SEQUIM — A Port Angeles woman who died Tuesday morning in a one-vehicle wreck was new to the community but had already made a positive impact on those who knew her, said a friend.
Natasha Wiechert Rutherford, 24, was driving westbound on U.S. Highway 101 near Sequim Bay Road at 12:20 a.m. when her 1995 Dodge Neon veered off the highway and hit a tree, the State Patrol said.
The wreck was in an area known as prone to crashes.
Rutherford had moved to Port Angeles from the Tacoma area “a few months ago,” said her friend, Candy Filion of Sequim, in order to move closer to her mother and help recover from an alcohol addiction.
“[Tacoma] wasn’t healthy for her,” she said.
“She wanted to start a new life.”
Here, Rutherford was a resident of a home for women recovering from drug and alcohol addictions, which she helped set up, and was seen as a role model for those who lived there, Filion said.
“She let us know that we were not alone,” said Filion, who had lived in the home with Rutherford and four other women.
“She had a backbone that all of us envied.”
Filion, 36, said Rutherford had recovered from her addiction and moved out of the Pine Street home, known as the Bella Oxford House, about a week and half ago.
“Everything was going good for her,” she said.
The residence is one of five recovery homes, known as Oxford houses, in Port Angeles, Filion said.
The State Patrol said that neither drugs or alcohol were involved in the wreck.
The State Patrol has listed the stretch of highway that the wreck occurred on as a “high-accident corridor.”
A guardrail was installed in 2007 about a mile away from the site of Tuesday’s wreck in response to three serious wrecks that occurred that year.

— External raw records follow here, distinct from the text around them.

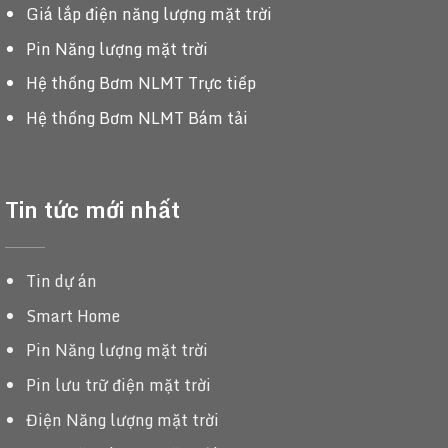
Giá lắp điện năng lượng mặt trời
Pin Năng lượng mặt trời
Hệ thống Bơm NLMT Trực tiếp
Hệ thống Bơm NLMT Bám tải
Tin tức mới nhất
Tin dự án
Smart Home
Pin Năng lượng mặt trời
Pin lưu trữ điện mặt trời
Điện Năng lượng mặt trời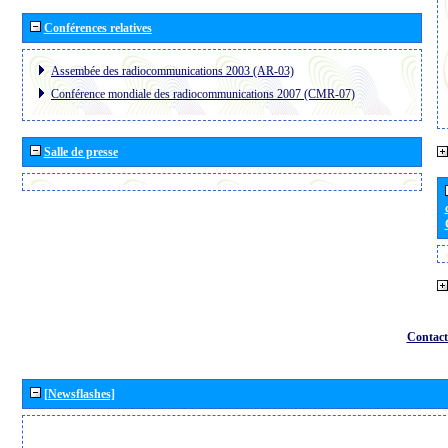
Conférences relatives
Assembée des radiocommunications 2003 (AR-03)
Conférence mondiale des radiocommunications 2007 (CMR-07)
Salle de presse
Contact
[Newsflashes]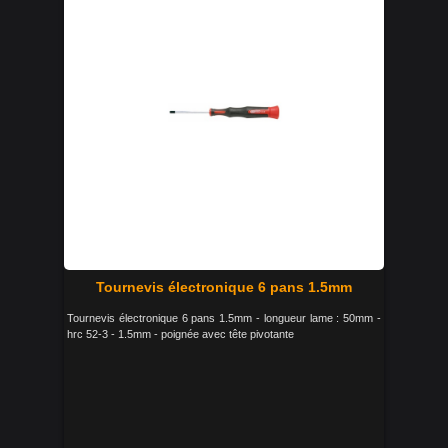
Tournevis électronique 6 pans 1.5mm
Tournevis électronique 6 pans 1.5mm - longueur lame : 50mm -
hrc 52-3 - 1.5mm - poignée avec tête pivotante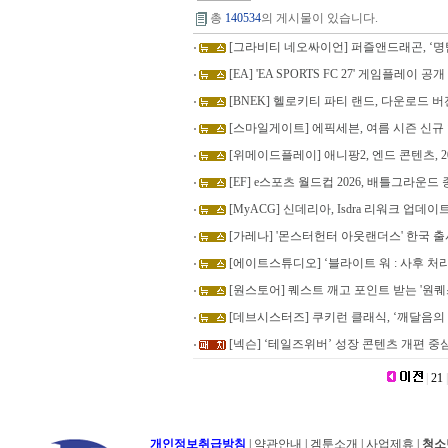
총
140534
의 게시물이 있습니다.
[그라비티 네오싸이언] 퍼즐앤드래곤, ‘명
[EA] 'EA SPORTS FC 27' 게임플레이 공개
[BNEK] 헬로키티 파티 랜드, 다운로드 
[스마일게이트] 에픽세븐, 여름 시즌 신규
[위메이드플레이] 애니팡2, 엔드 콘텐츠, 2
[EF] e스포츠 월드컵 2026, 배틀그라운드 
[MyACG] 신데리아, Isdra 리워크 업데이
[가레나] '몬스터헌터 아웃랜더스' 한국 출
[에이트스튜디오] ‘블라이트 워 : 사후 처
[원스토어] 퀘스트 깨고 포인트 받는 '원퀘
[데브시스터즈] 쿠키런 클래식, ‘깨달음의 
[넥슨] ‘테일즈위버’ 성장 콘텐츠 개편 중
|
21
|
개인정보취급방침
|
약관안내
|
겜툰소개
|
사업제휴
|
청소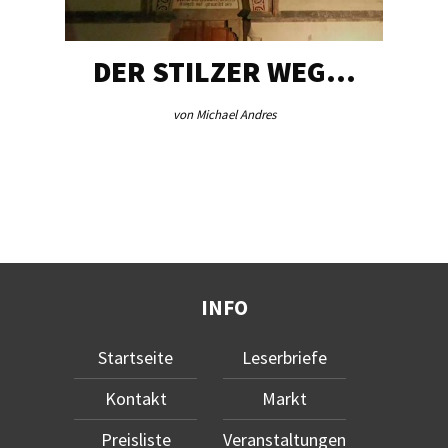
DER STILZER WEG…
von Michael Andres
INFO
Startseite
Leserbriefe
Kontakt
Markt
Preisliste
Veranstaltungen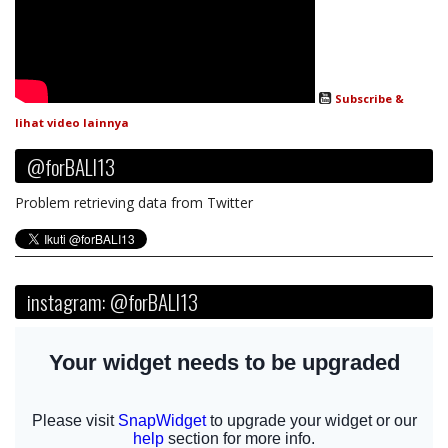
Subscribe &
lihat video lainnya
@forBALI13
Problem retrieving data from Twitter
instagram: @forBALI13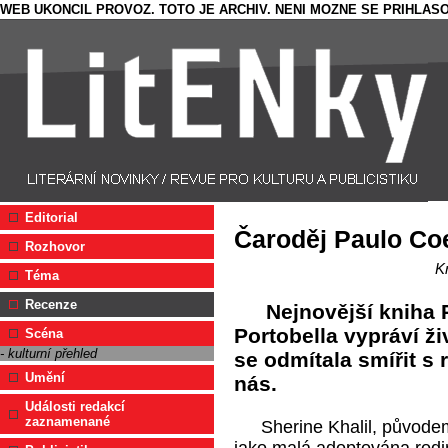
WEB UKONCIL PROVOZ. TOTO JE ARCHIV. NENI MOZNE SE PRIHLASO
Editorial
Čaroděj Paulo Co
Rozhovor
K
Téma
Recenze
Nejnovější kniha 
Portobella vypráví ži
Scéna
- kulturní přehled
se odmítala smířit s 
Umění
nás.
Události redakcí
zaznamenané
Sherine Khalil, původe
jako malá adoptována rodi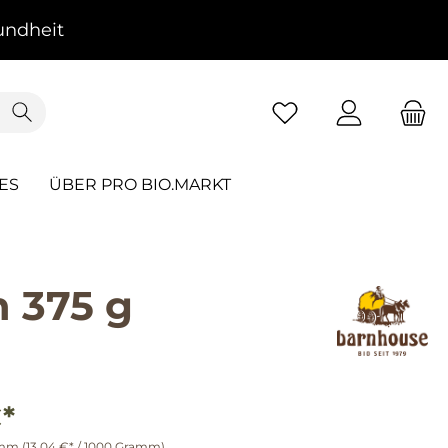
ndheit
ES
ÜBER PRO BIO.MARKT
 375 g
*
amm
(13,04 €* / 1000 Gramm)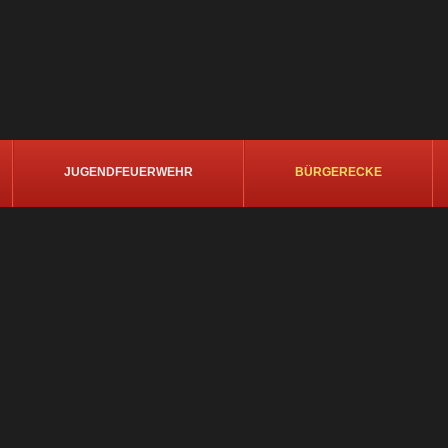
JUGENDFEUERWEHR
BÜRGERECKE
on uns und unterstützen Sie den Brandschutz in d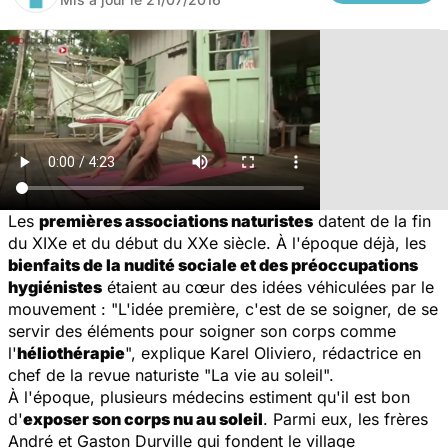
Les
premières associations naturistes
datent de la fin
du XIXe et du début du XXe siècle. À l'époque déjà, les
bienfaits de la nudité sociale et des préoccupations
hygiénistes
étaient au cœur des idées véhiculées par le
mouvement : "
L'idée première, c'est de se soigner, de se
servir des éléments pour soigner son corps comme
l'
héliothérapie
", explique Karel Oliviero, rédactrice en
chef de la revue naturiste "La vie au soleil".
À l'époque, plusieurs médecins estiment qu'il est bon
d'
exposer son corps nu au soleil
. Parmi eux, les frères
André et Gaston Durville qui fondent le village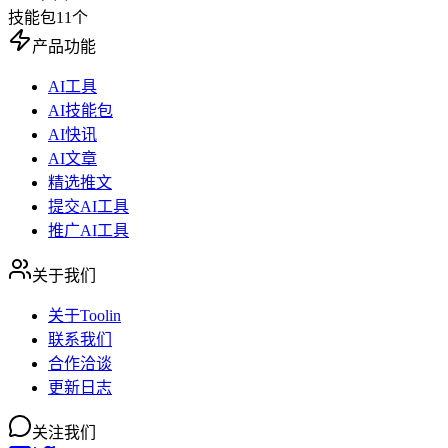
技能包
11
个
产品功能
AI工具
AI技能包
AI快讯
AI文章
精选推文
提交AI工具
推广AI工具
关于我们
关于Toolin
联系我们
合作洽谈
更新日志
关注我们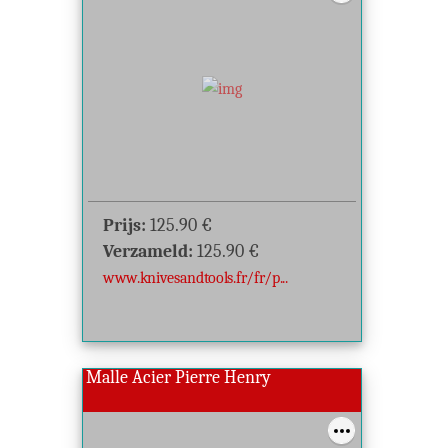
Prijs:
125.90
€
Verzameld:
125.90
€
www.knivesandtools.fr/fr/p...
Malle Acier Pierre Henry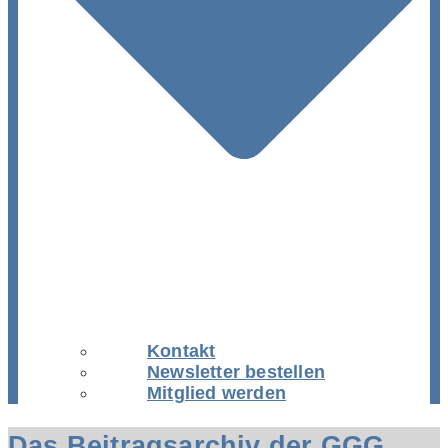
Kontakt
Newsletter bestellen
Mitglied werden
Das Beitragsarchiv der GGG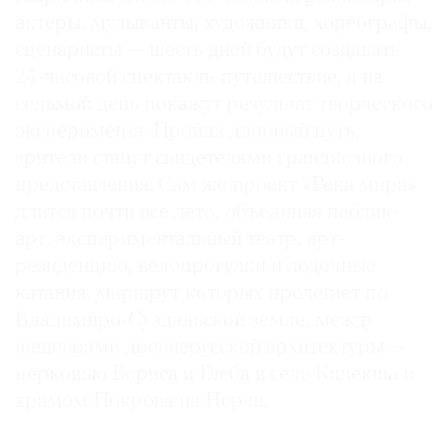
актеры, музыканты, художники, хореографы,
сценаристы — шесть дней будут создавать
24-часовой спектакль-путешествие, а на
седьмой день покажут результат творческого
эксперимента. Пройдя длинный путь,
зрители станут свидетелями грандиозного
представления. Сам же проект «Река мира»
длится почти все лето, объединяя паблик-
арт, экспериментальный театр, арт-
резиденцию, велопрогулки и лодочные
катания, маршрут которых пролегает по
Владимиро-Суздальской земле, между
шедеврами древнерусской архитектуры —
церковью Бориса и Глеба в селе Кидекша и
храмом Покрова на Нерли.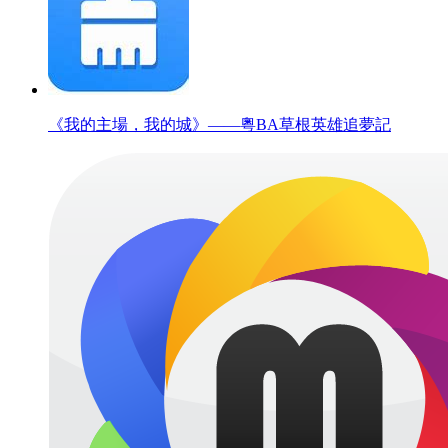
《我的主場，我的城》——粵BA草根英雄追夢記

Two of those wrecks also involved a car hitting a tree.
Rutherford was not wearing a seat belt, the State Patrol said.
Trooper Krista Hedstrom, agency spokeswoman, said in an e-mail that it’s unknown why Rutherford wasn’t wearing a seat belt.
The cause of the wreck remained unknown Tuesday.
Rutherford is the sixth person to die in a vehicle wreck this year on the North Olympic Peninsula.
Each fatal wreck occurred in Clallam County.